In [1]:
import glob
import sklearn.metrics
import pandas as pd
import numpy as np
from tqdm import tqdm
import pathlib
import itertools
import os
from functools import partial

## Computing CIs for Overall Metrics

In [2]:
np.random.seed(0)

class Model():
    def __init__(self, path):
        self.name = os.path.splitext(os.path.basename(path))[0]
        self.type = os.path.basename(os.path.dirname(path))
        self.df = pd.read_csv(path, keep_default_na=False)

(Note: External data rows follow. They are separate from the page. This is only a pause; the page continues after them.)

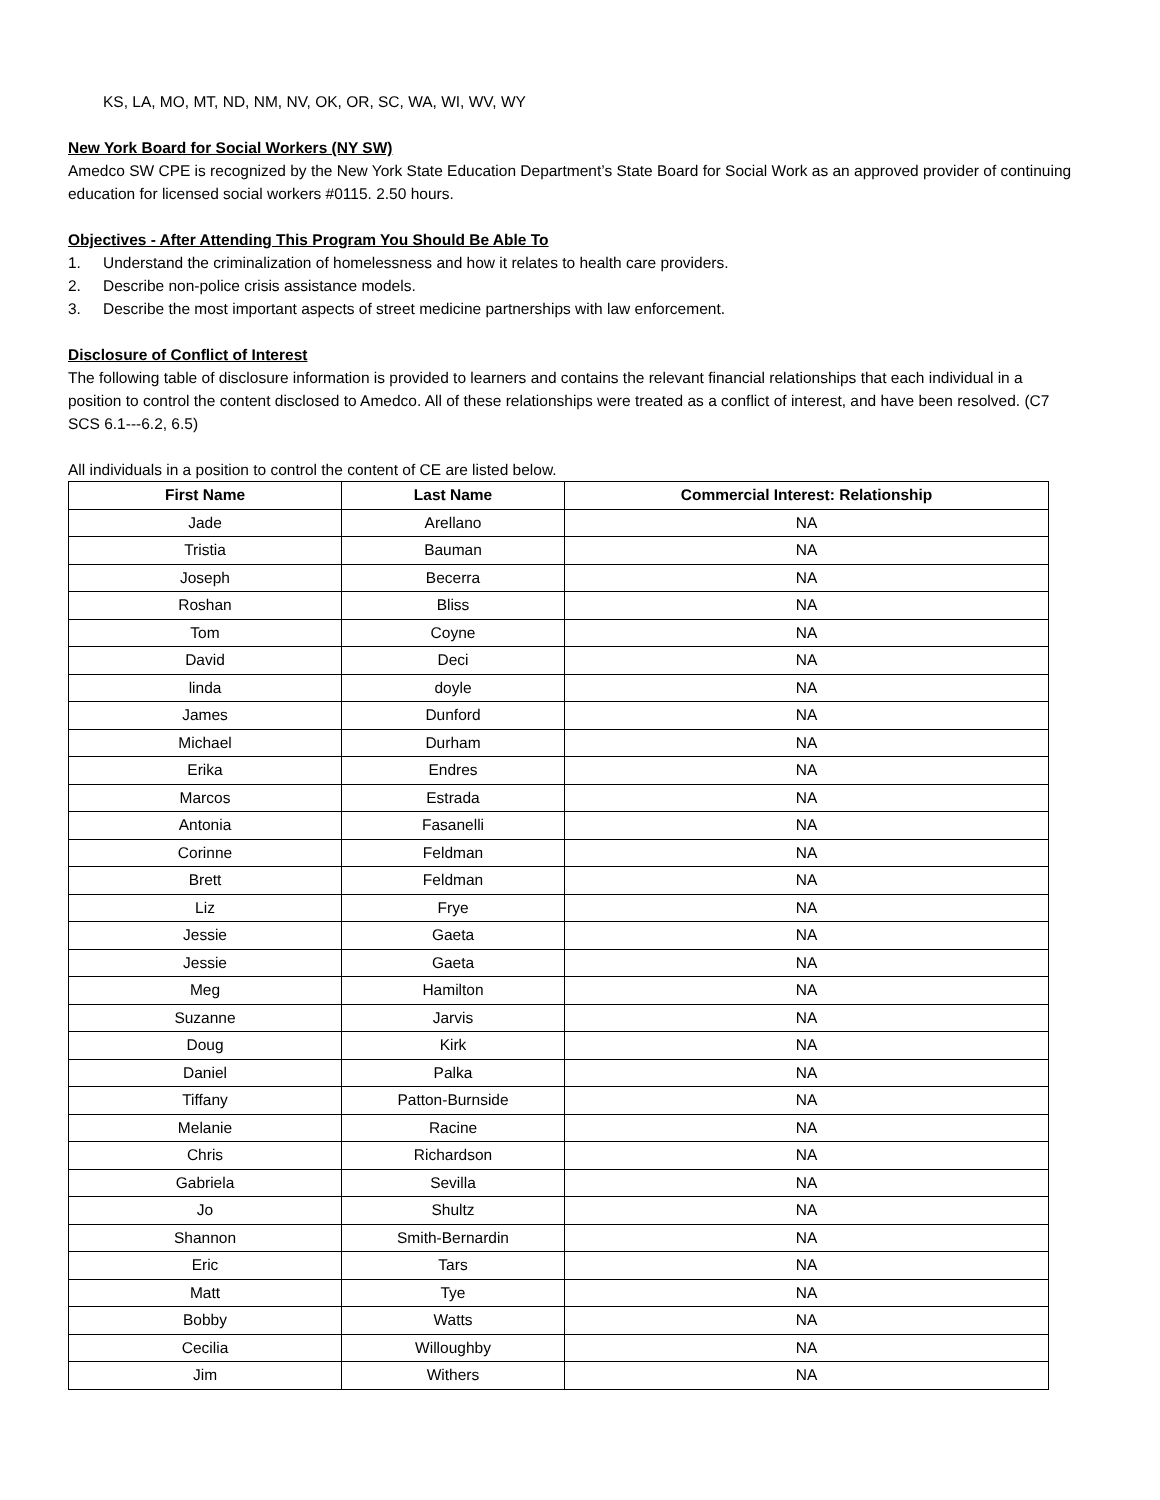KS, LA, MO, MT, ND, NM, NV, OK, OR, SC, WA, WI, WV, WY
New York Board for Social Workers (NY SW)
Amedco SW CPE is recognized by the New York State Education Department’s State Board for Social Work as an approved provider of continuing education for licensed social workers #0115. 2.50 hours.
Objectives - After Attending This Program You Should Be Able To
1. Understand the criminalization of homelessness and how it relates to health care providers.
2. Describe non-police crisis assistance models.
3. Describe the most important aspects of street medicine partnerships with law enforcement.
Disclosure of Conflict of Interest
The following table of disclosure information is provided to learners and contains the relevant financial relationships that each individual in a position to control the content disclosed to Amedco. All of these relationships were treated as a conflict of interest, and have been resolved. (C7 SCS 6.1---6.2, 6.5)
All individuals in a position to control the content of CE are listed below.
| First Name | Last Name | Commercial Interest: Relationship |
| --- | --- | --- |
| Jade | Arellano | NA |
| Tristia | Bauman | NA |
| Joseph | Becerra | NA |
| Roshan | Bliss | NA |
| Tom | Coyne | NA |
| David | Deci | NA |
| linda | doyle | NA |
| James | Dunford | NA |
| Michael | Durham | NA |
| Erika | Endres | NA |
| Marcos | Estrada | NA |
| Antonia | Fasanelli | NA |
| Corinne | Feldman | NA |
| Brett | Feldman | NA |
| Liz | Frye | NA |
| Jessie | Gaeta | NA |
| Jessie | Gaeta | NA |
| Meg | Hamilton | NA |
| Suzanne | Jarvis | NA |
| Doug | Kirk | NA |
| Daniel | Palka | NA |
| Tiffany | Patton-Burnside | NA |
| Melanie | Racine | NA |
| Chris | Richardson | NA |
| Gabriela | Sevilla | NA |
| Jo | Shultz | NA |
| Shannon | Smith-Bernardin | NA |
| Eric | Tars | NA |
| Matt | Tye | NA |
| Bobby | Watts | NA |
| Cecilia | Willoughby | NA |
| Jim | Withers | NA |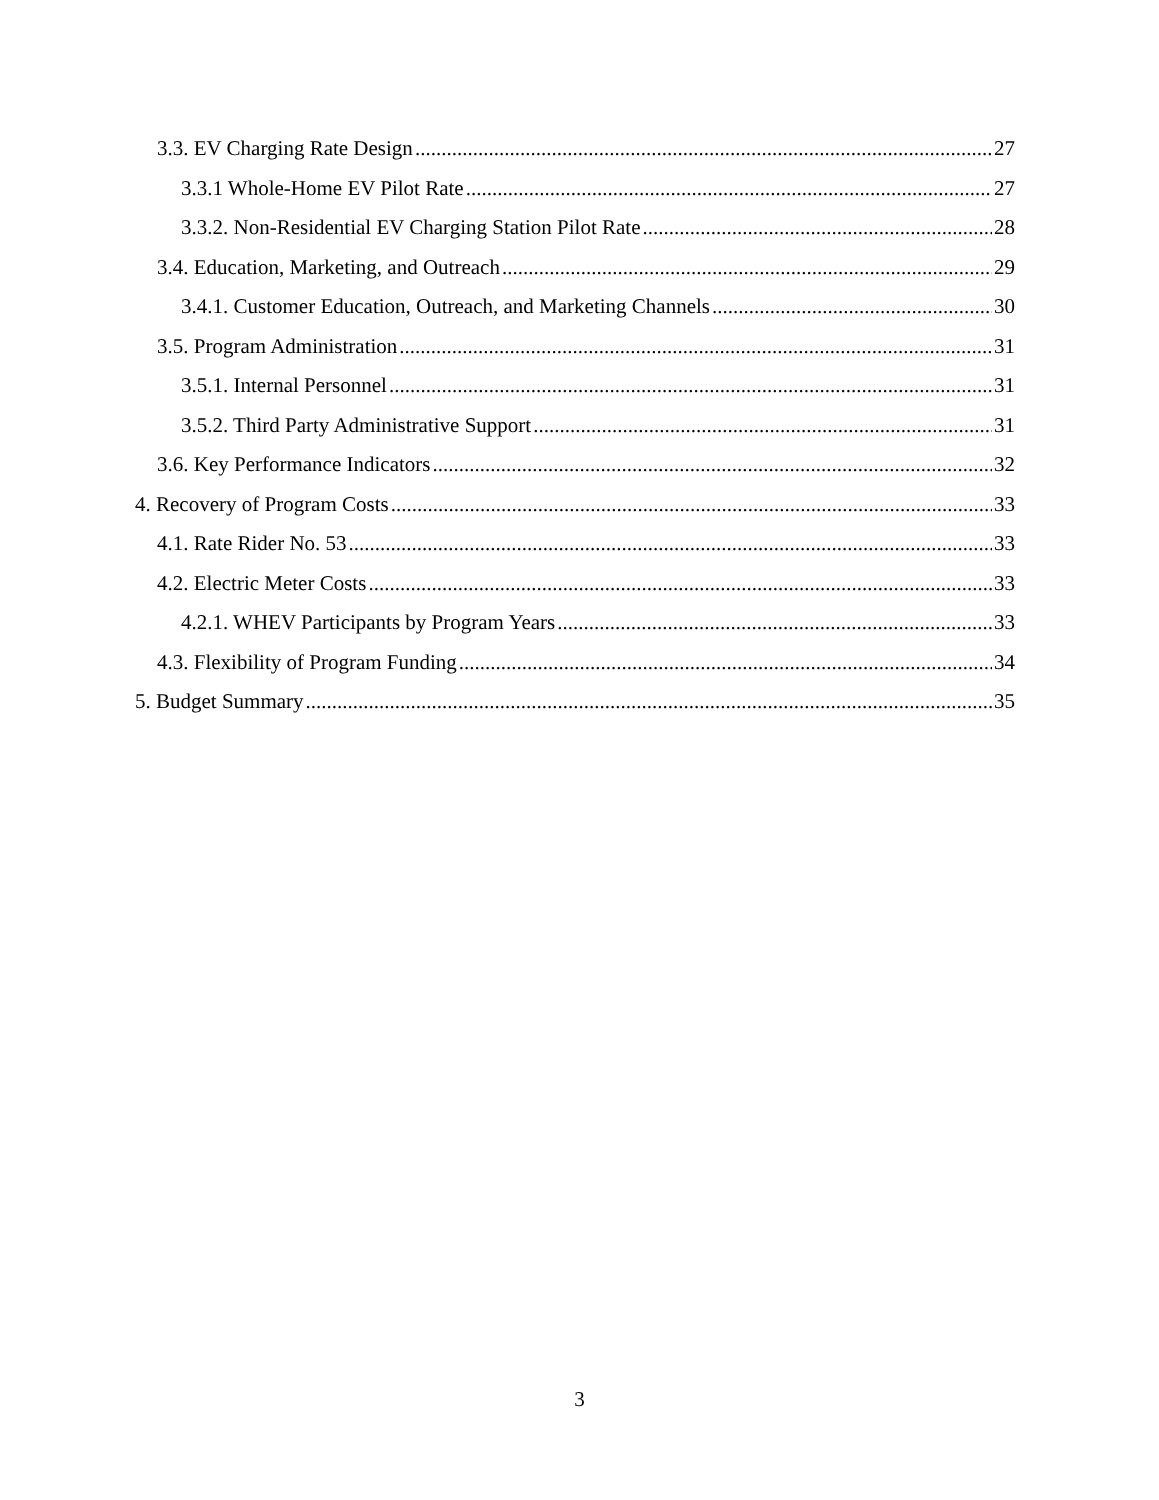3.3. EV Charging Rate Design 27
3.3.1 Whole-Home EV Pilot Rate 27
3.3.2. Non-Residential EV Charging Station Pilot Rate 28
3.4. Education, Marketing, and Outreach 29
3.4.1. Customer Education, Outreach, and Marketing Channels 30
3.5. Program Administration 31
3.5.1. Internal Personnel 31
3.5.2. Third Party Administrative Support 31
3.6. Key Performance Indicators 32
4. Recovery of Program Costs 33
4.1. Rate Rider No. 53 33
4.2. Electric Meter Costs 33
4.2.1. WHEV Participants by Program Years 33
4.3. Flexibility of Program Funding 34
5. Budget Summary 35
3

def single_replicate_all_models(models, metric_str, replicate_num):
    performances = {}
    for model in models:
        gt = model.df["label"]
        preds = model.df["prediction"]
        sample_ids = np.random.choice(len(gt), size=len(gt), replace=True)
        
        # Uncomment this for testing: 
        # Set sample_ids equal to gt.index and we should get metrics on the full test set.
        # sample_ids = gt.index
        
        y_true = gt.iloc[sample_ids].to_numpy().ravel()
        y_score = preds.iloc[sample_ids].to_numpy().ravel()
        if metric_str == 'acc':
            performance = sklearn.metrics.accuracy_score(y_true, y_score)
        elif metric_str == 'f1':
            performance = sklearn.metrics.f1_score(y_true, y_score, average="weighted")
        else:
            raise ValueError('Metric Not Defined')
        performances[model.name] = performance
    return performances


def multiple_replicate_all_models(models, num_replicates, metric_str):
    func = partial(single_replicate_all_models, models, metric_str)
    results = list(map(func, range(num_replicates)))
    return results


class ConfidenceGenerator():
    def __init__(self, confidence_level):
        self.records = []
        self.confidence_level = confidence_level

    @staticmethod
    def compute_cis(series, confidence_level):
        sorted_perfs = series.sort_values()
        lower_index = int(confidence_level/2 * len(sorted_perfs)) - 1
        upper_index = int((1 - confidence_level/2) * len(sorted_perfs)) - 1
        lower = round(sorted_perfs.iloc[lower_index], 3)
        upper = round(sorted_perfs.iloc[upper_index], 3)
        mean = round(sorted_perfs.mean(), 3)
        return lower, mean, upper

    def create_ci_record(self, perfs, name, perf_type):
        lower, mean, upper = ConfidenceGenerator.compute_cis(
            perfs, self.confidence_level)
        record = {"name": name,
                  "type": perf_type,
                  "lower": lower,
                  "mean": mean,
                  "upper": upper}
        self.records.append(record)

    def generate_cis(self, df):
        for name in df.columns:
            self.create_ci_record(df[name], name, 'individual')
            
        for name1, name2 in itertools.combinations(df.columns, 2):
            model_diffs = df[name1] - df[name2]
            self.create_ci_record(model_diffs, f"{name1}-{name2}", 'difference')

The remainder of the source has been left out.